The on-call rotation, when I learned enough to join it, could be brutal. Sometimes we’d get a dozen calls in a night, and would turn up bleary-eyed at 8:45 the next day. The subsequent evening was almost always a total write-off – get home, sleep. I appreciated the extra money at the time, but it was the kind of sleep and health sacrifice only someone in their early 20s would reasonably choose to take!

Challenges aside, I’m forever thankful for that job (and for my bosses-to-be for taking the chance with me).
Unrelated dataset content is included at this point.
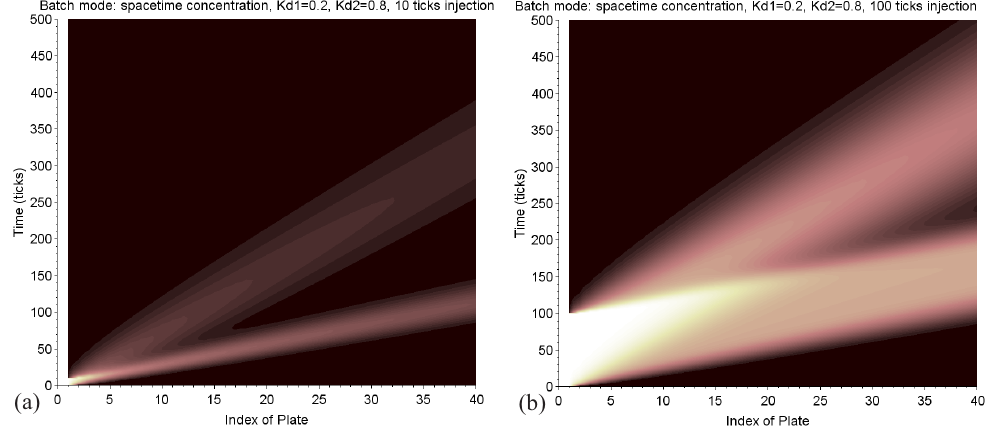
Figure 9. Batch mode: in these two figures, the space-time concentration map is displayed, where each colored point encodes the value m k n . The lowest trace is the path of the solute of K d 1 = 0.2 and the upper one is related to K d 2 = 0.8. The left picture ( a ) is related to a 10-tick injection, the right one ( b ) to 100 ticks. In the latter case, the two peaks are larger and are not completely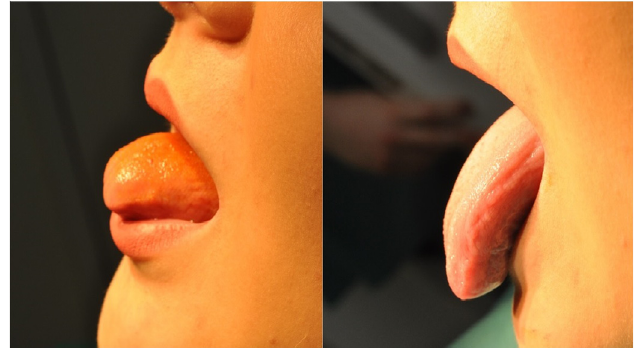
Fig. 1. Lingual protrusion limited by a short lingual frenulum (right photograph) and the protrusion immediately after surgery (left photograph).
We had good teams of people – the support team helping each other out massively – knowledgable old hands, had fun despite the challenges, and I got involved in things beyond application support – I’d completed my CCNA so I ended up doing a new standard router config, got involved in bug testing, and also picked up MySQL rollouts and support as I’d also been studying SQL. I learned a lot about how to communicate with non-technical people, manage expectations and deal with a very busy helpdesk by staying on top of the most important issues. Additionally, I got exposure to the fundamentals of software testing, the challenges developers face, and training new staff on the systems we supported.

I didn’t want to stay in a niche support role forever – and at the time, I saw the shadow of Uber looming on the horizon as an industry threat – so had explored both networking and SQL as progression routes, and ended up choosing SQL. After a few years I left the company, moving out of the trenches to a much quieter backend role supporting MSSQL-backed apps and subsequently into SQL/SSRS development and administration. It was the right move for me and I don’t miss the support life, but I will always have massive respect for tech support after being on the other side of the phone.